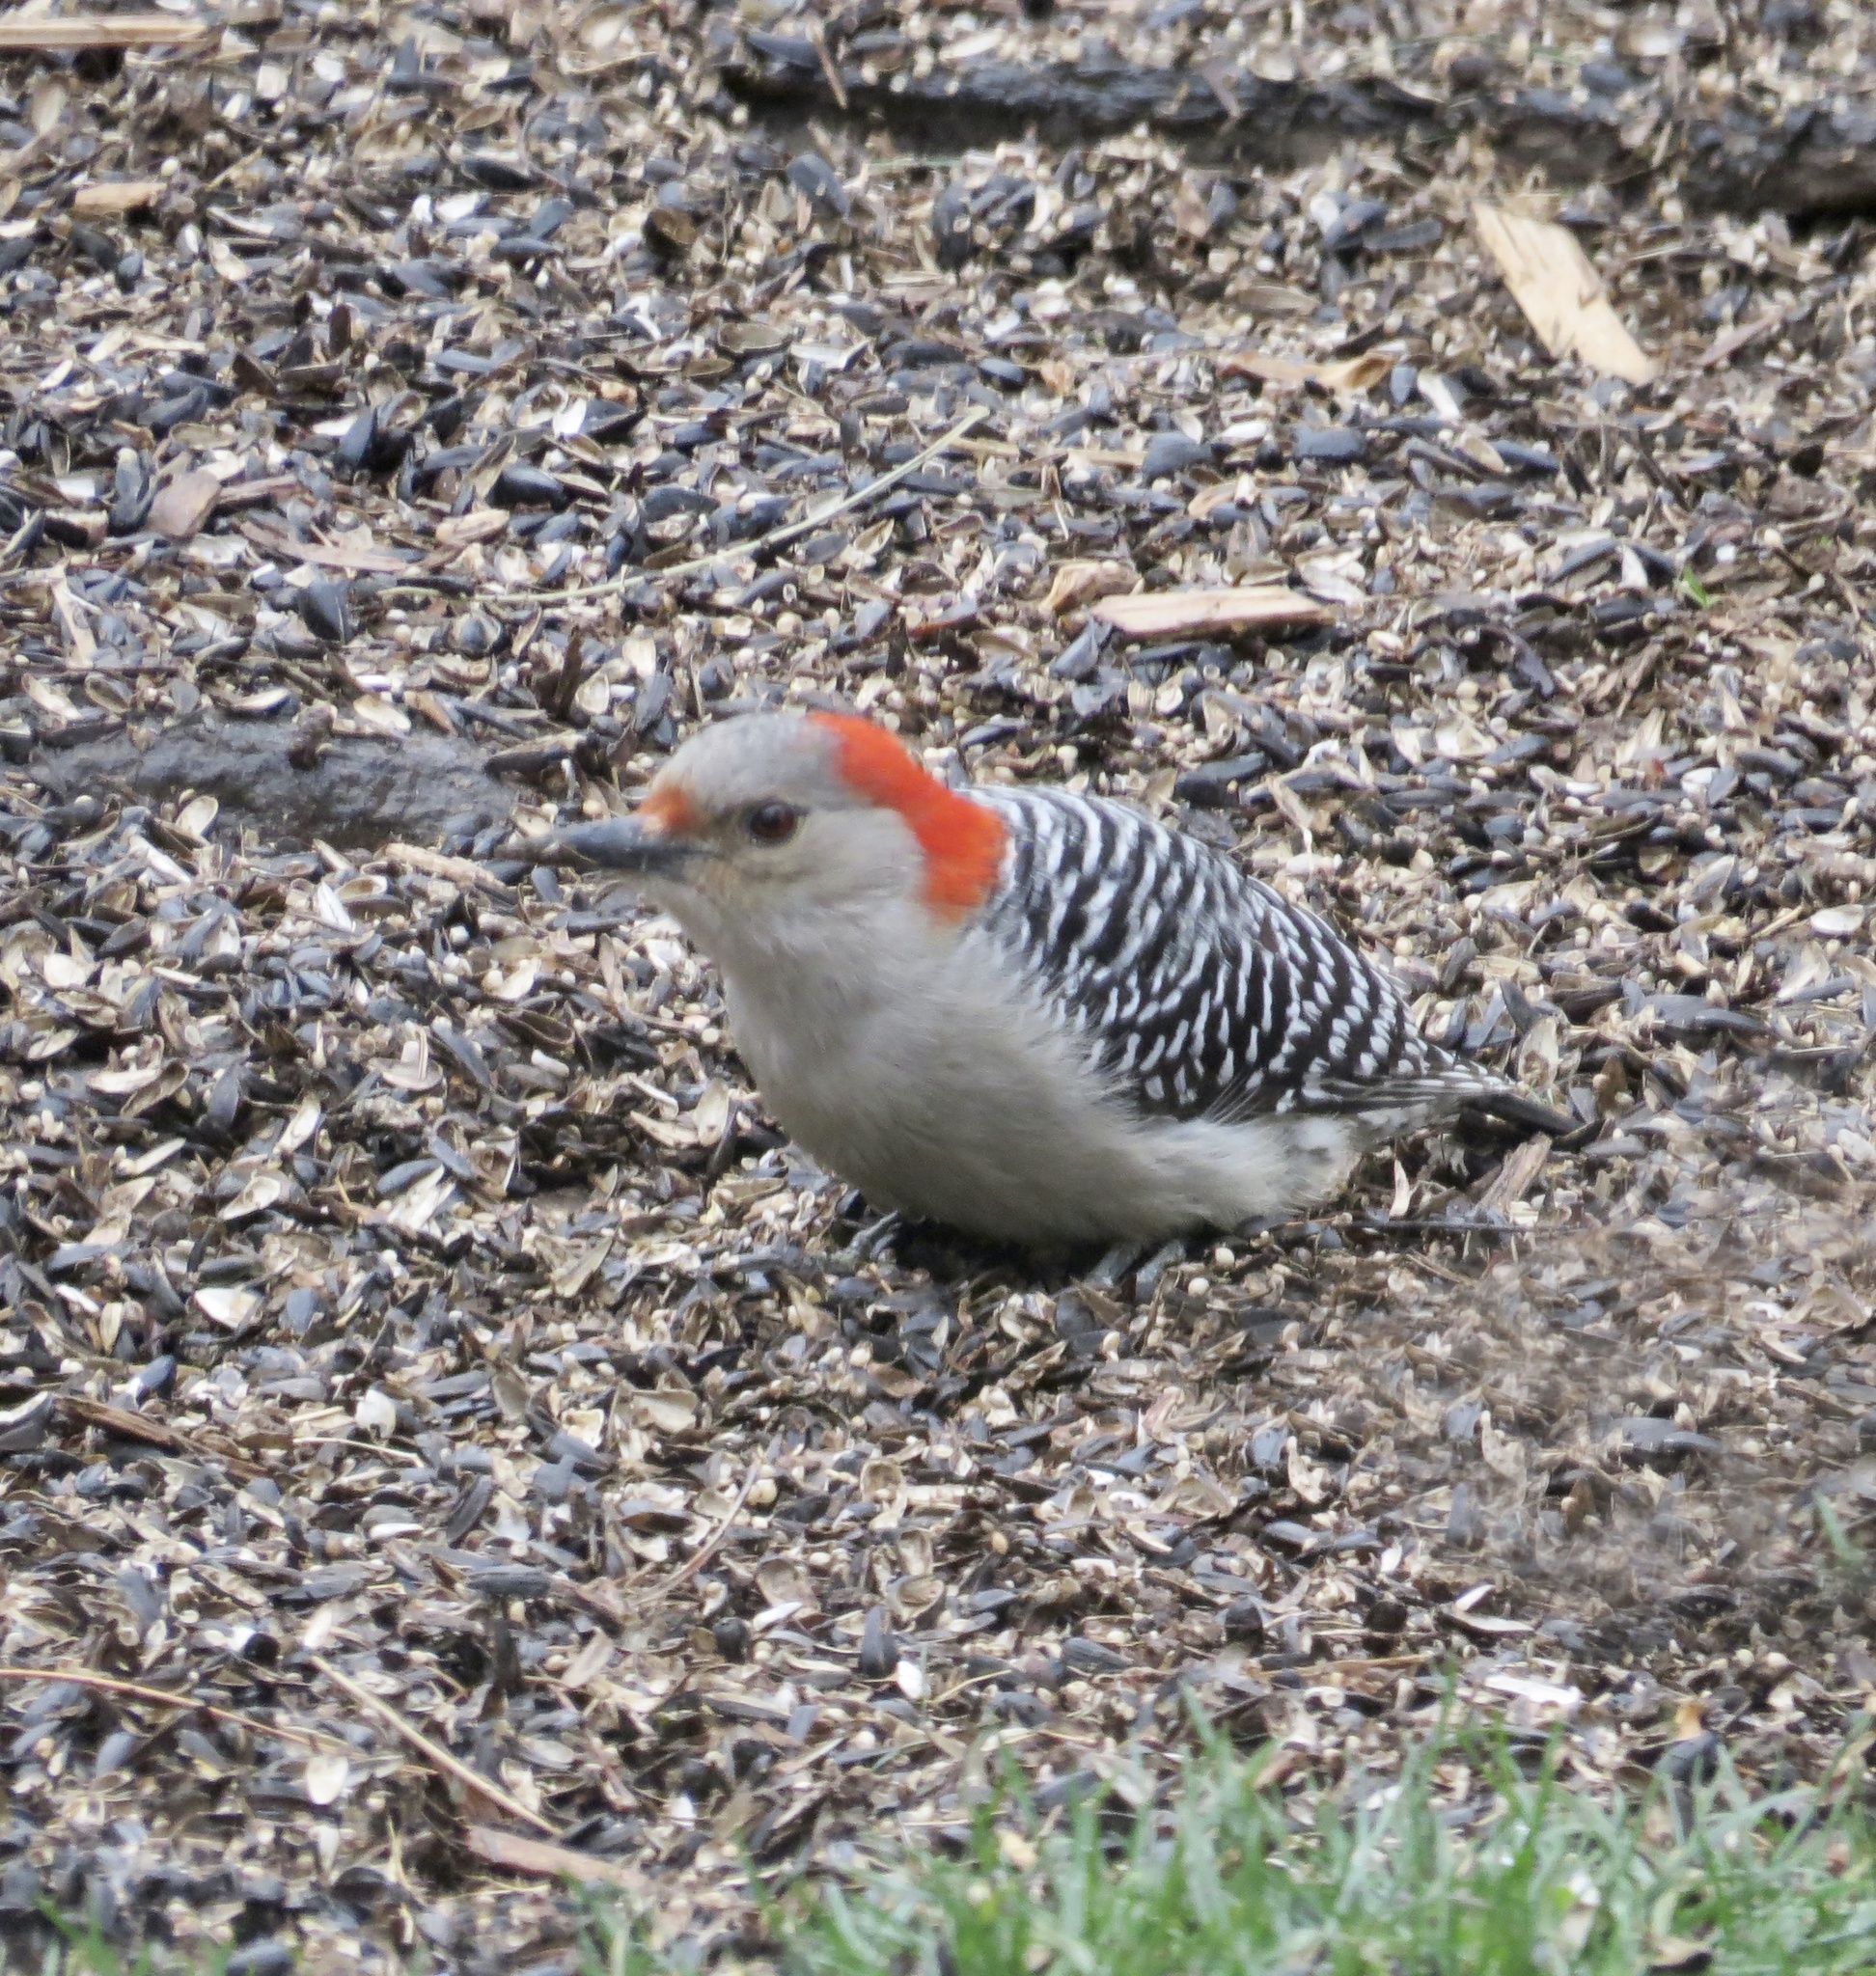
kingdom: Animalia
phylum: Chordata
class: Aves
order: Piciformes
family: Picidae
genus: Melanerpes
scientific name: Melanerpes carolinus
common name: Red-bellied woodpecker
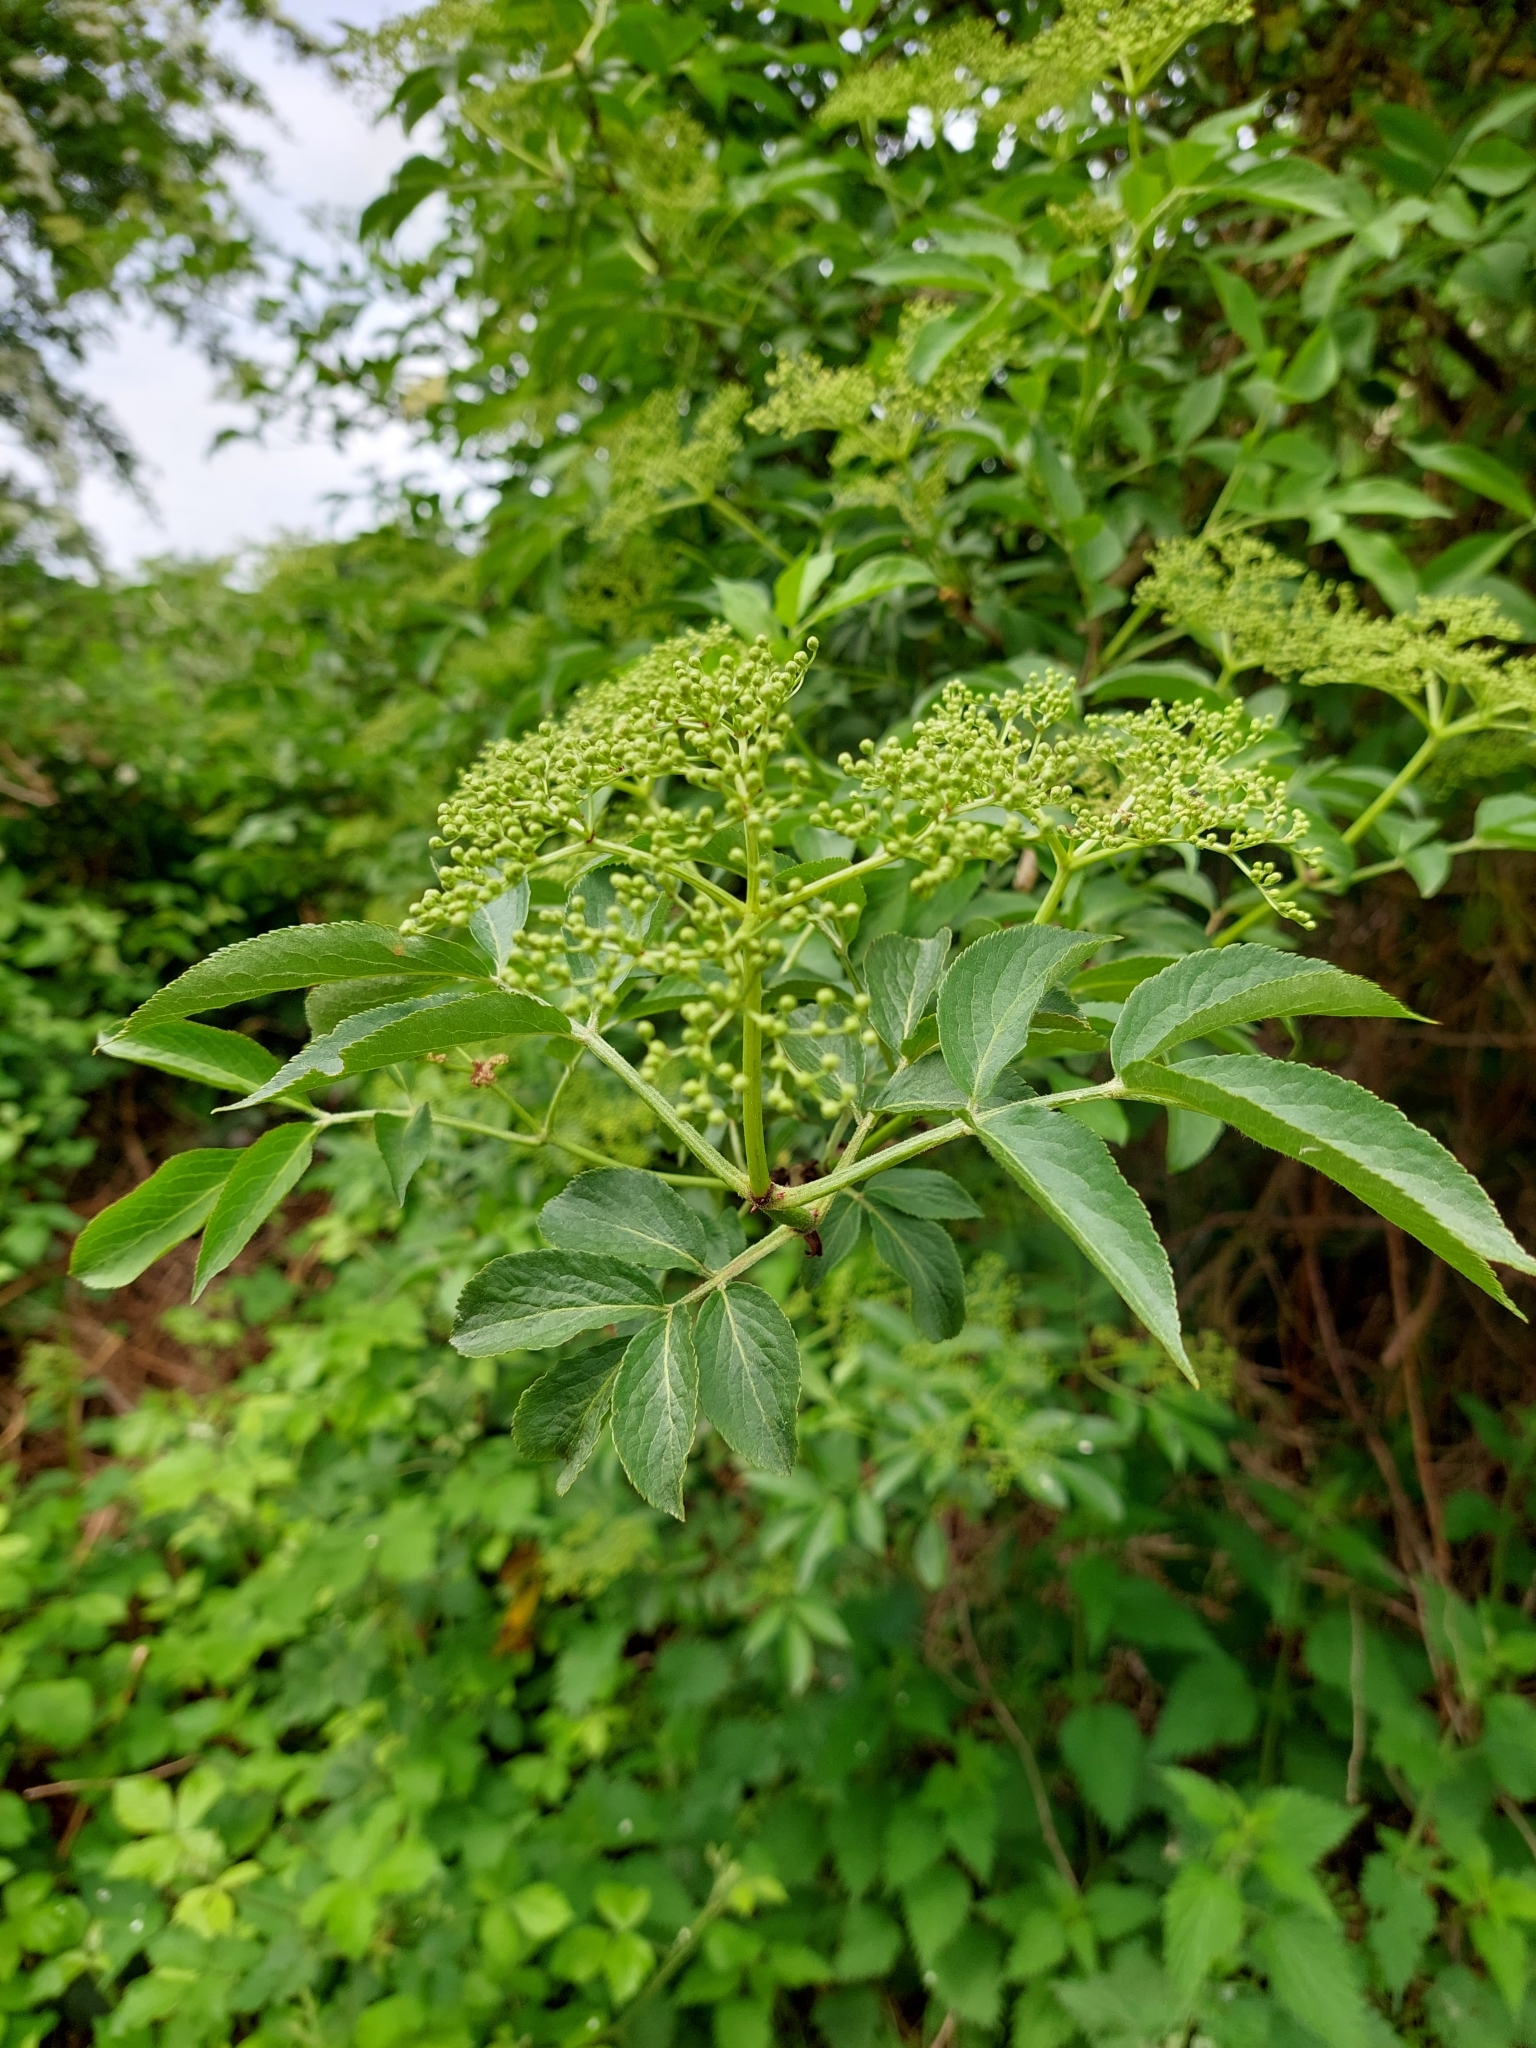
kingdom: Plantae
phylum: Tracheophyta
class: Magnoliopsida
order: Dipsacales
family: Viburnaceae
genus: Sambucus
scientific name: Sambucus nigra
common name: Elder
========
Objective >> Rewrite the lines of all the records as one numbered list, skipping any blank lines and leaving the pictures out.

Answer in full >>
1. kingdom: Animalia
2. phylum: Chordata
3. class: Aves
4. order: Piciformes
5. family: Picidae
6. genus: Melanerpes
7. scientific name: Melanerpes carolinus
8. common name: Red-bellied woodpecker
9. kingdom: Plantae
10. phylum: Tracheophyta
11. class: Magnoliopsida
12. order: Dipsacales
13. family: Viburnaceae
14. genus: Sambucus
15. scientific name: Sambucus nigra
16. common name: Elder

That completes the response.